Where the line with "part: (1735, 33) -> (2131, 331), moved" appears below, start writing out lines exactly, and finish with the line with "line: (1220, 355)", which is included; write out nothing else.

___ Supplied data ___

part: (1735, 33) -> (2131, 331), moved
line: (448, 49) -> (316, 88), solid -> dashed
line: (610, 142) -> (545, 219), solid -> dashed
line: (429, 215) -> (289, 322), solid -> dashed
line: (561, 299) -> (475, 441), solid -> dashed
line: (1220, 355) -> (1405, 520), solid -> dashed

___
___ Supplied data ___

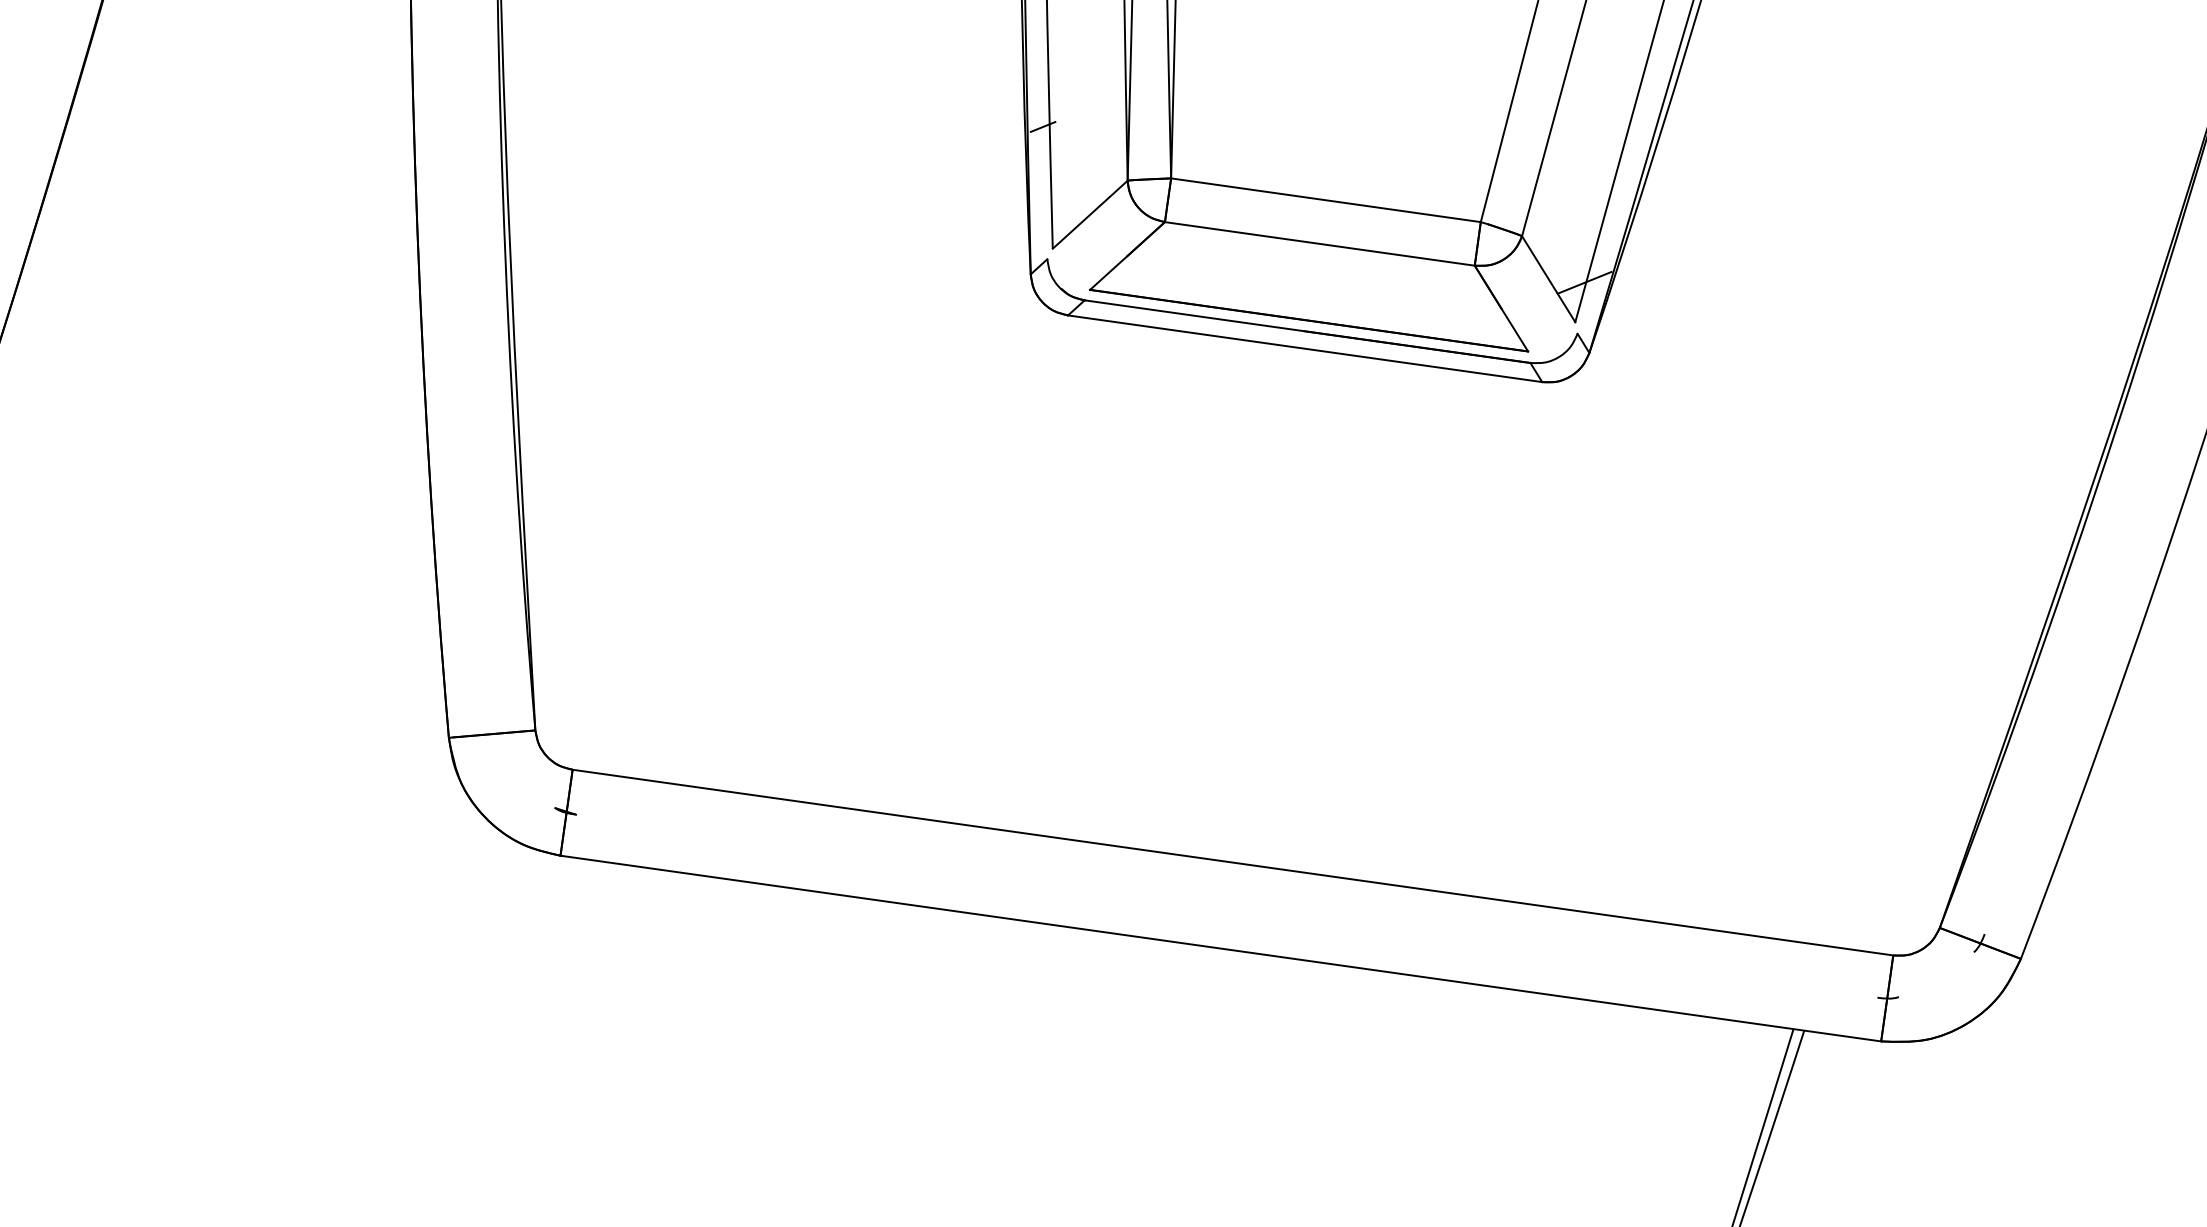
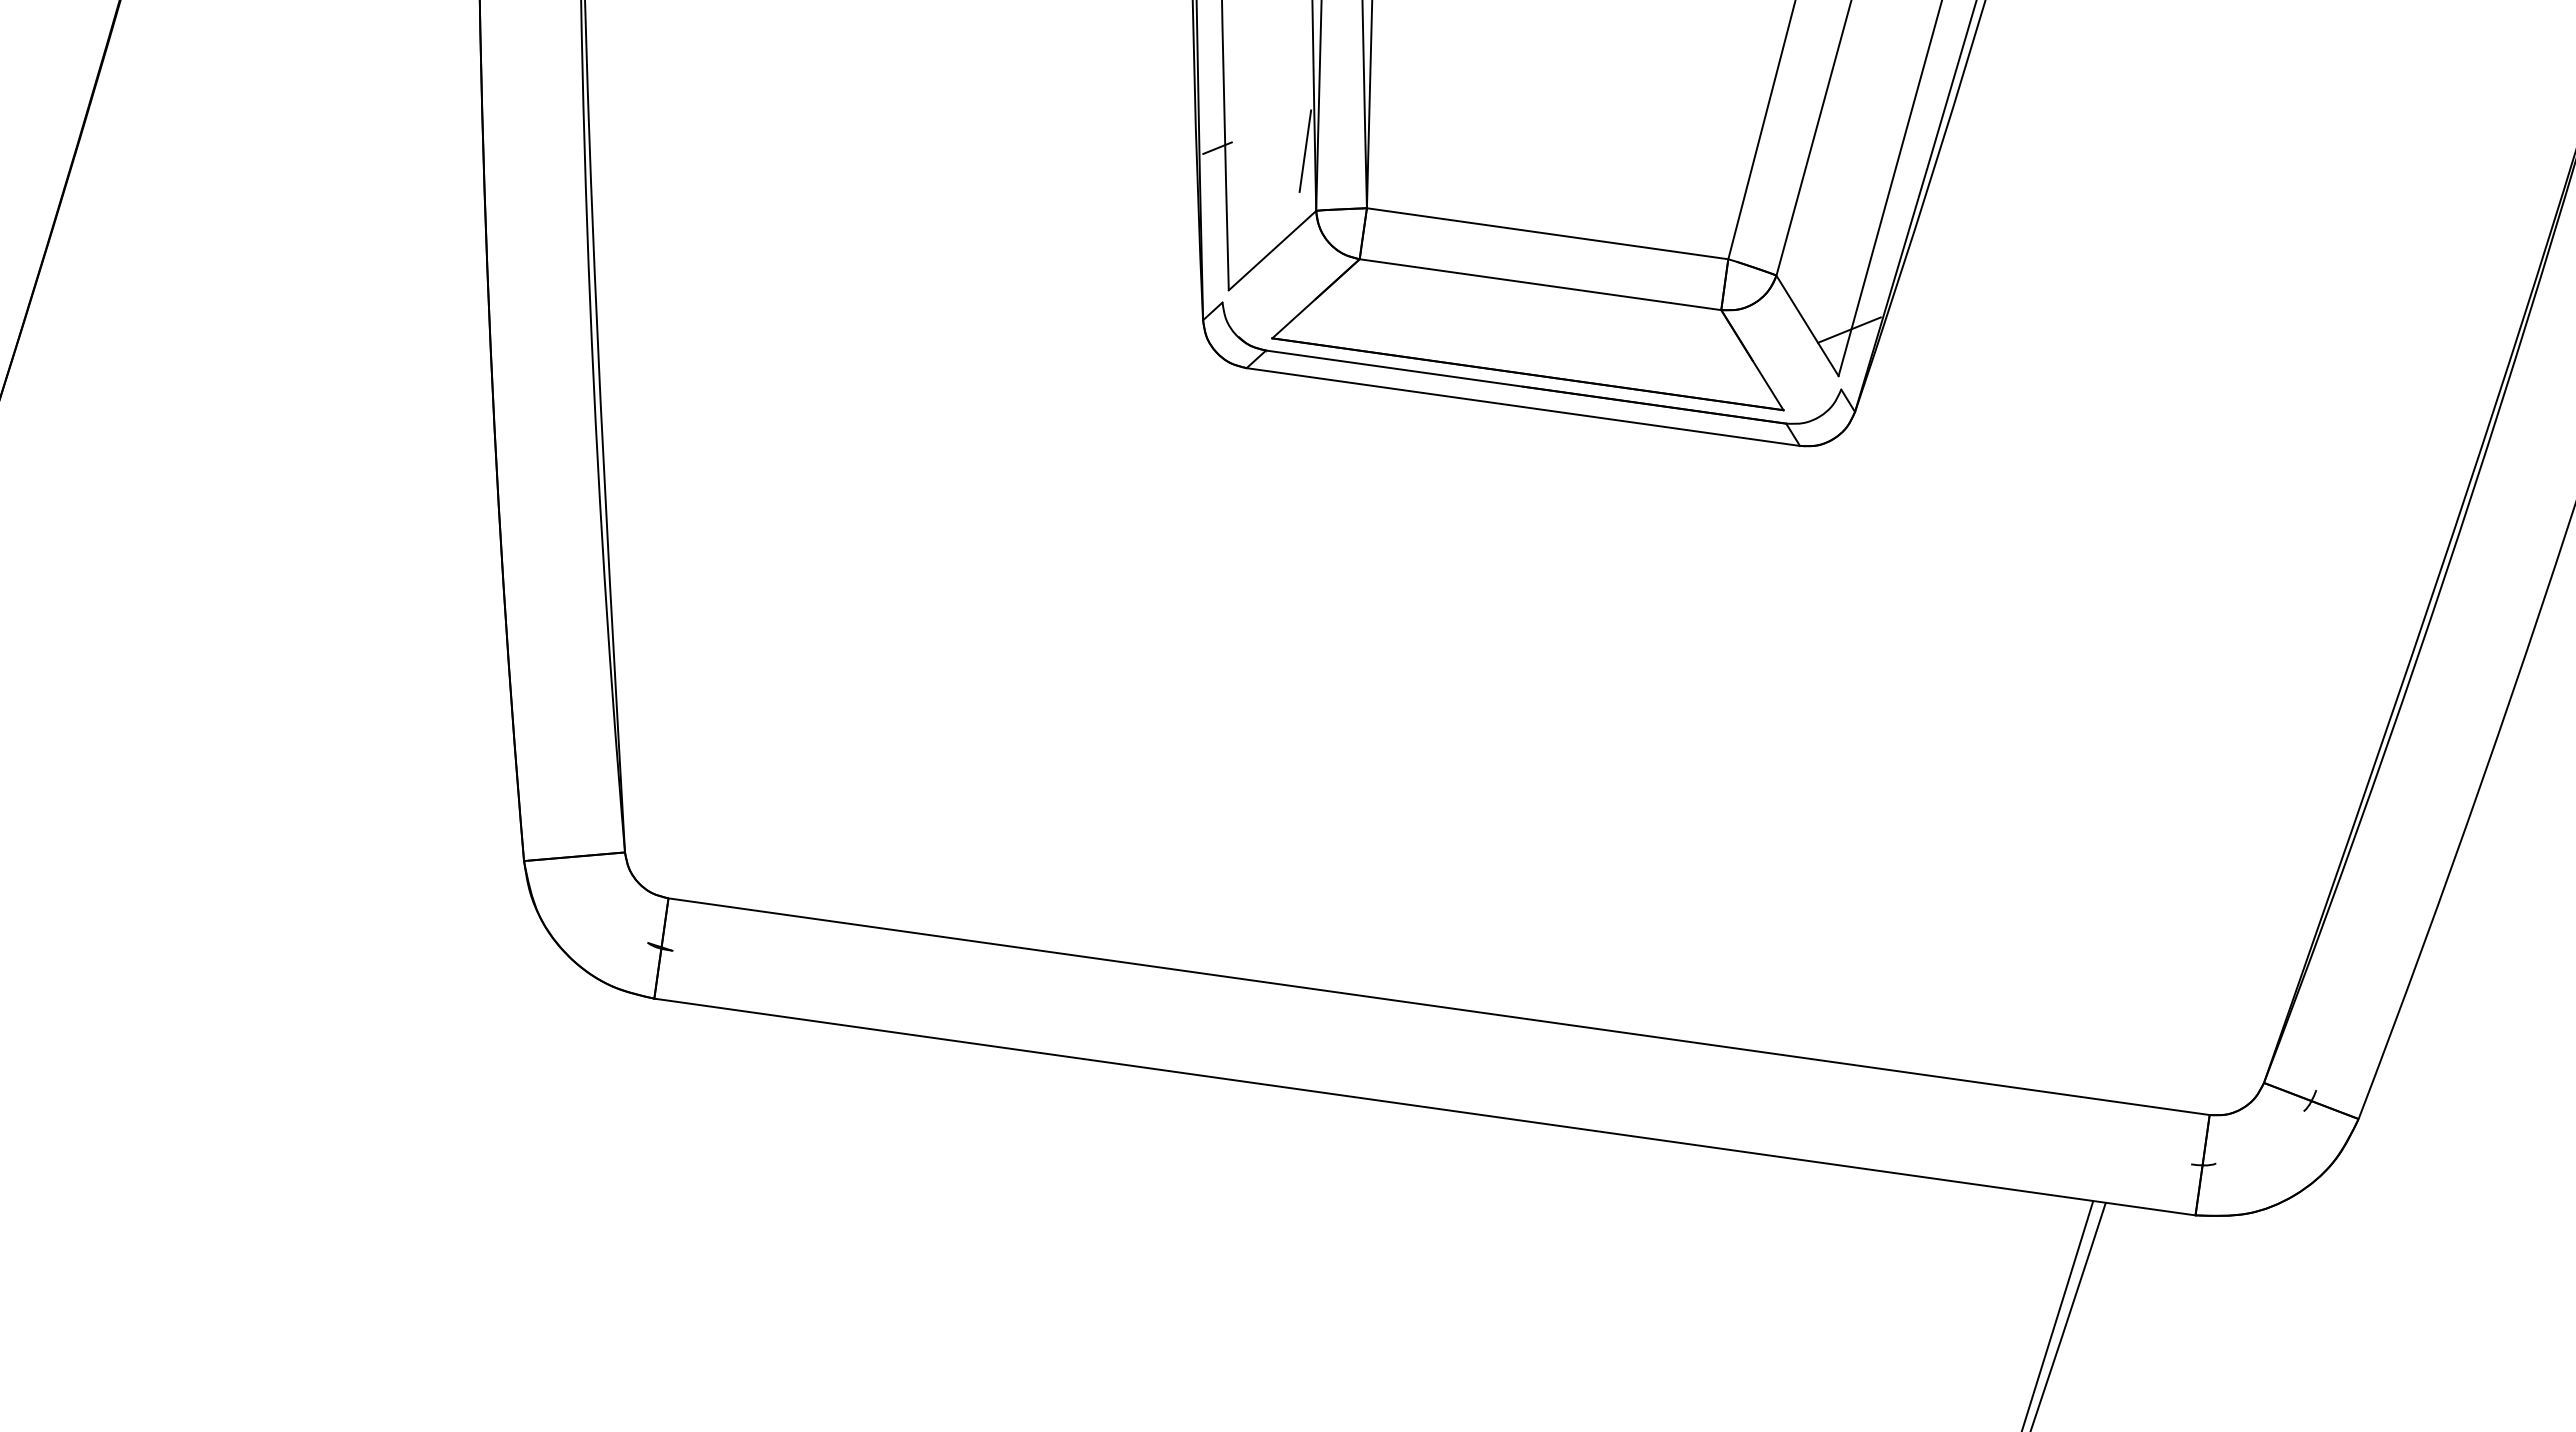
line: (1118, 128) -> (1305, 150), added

___
___ Supplied data ___

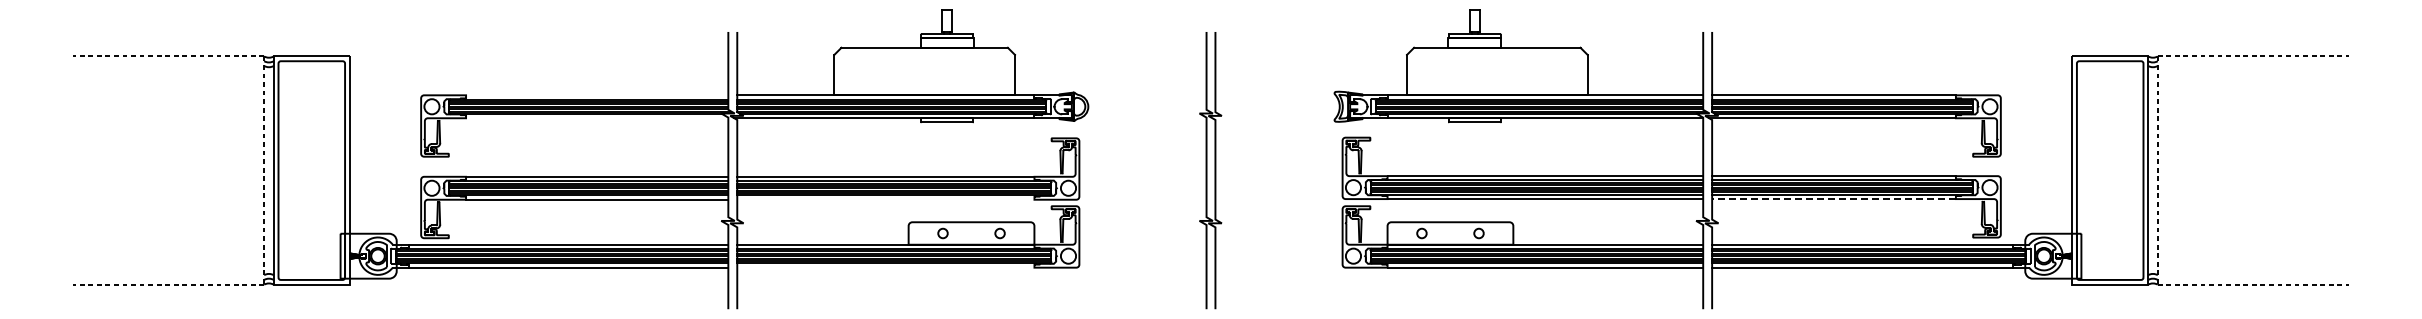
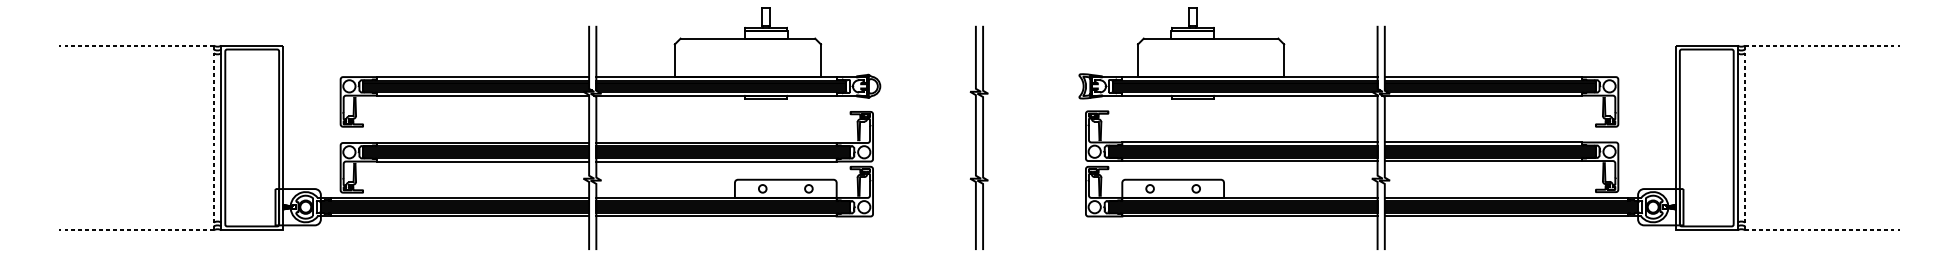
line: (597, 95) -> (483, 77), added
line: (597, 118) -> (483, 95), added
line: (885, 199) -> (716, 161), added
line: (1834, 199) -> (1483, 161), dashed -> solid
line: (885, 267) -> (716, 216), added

___

## Output of the task:
part: (1735, 33) -> (2131, 331), moved
line: (448, 49) -> (316, 88), solid -> dashed
line: (610, 142) -> (545, 219), solid -> dashed
line: (429, 215) -> (289, 322), solid -> dashed
line: (561, 299) -> (475, 441), solid -> dashed
line: (1220, 355) -> (1405, 520), solid -> dashed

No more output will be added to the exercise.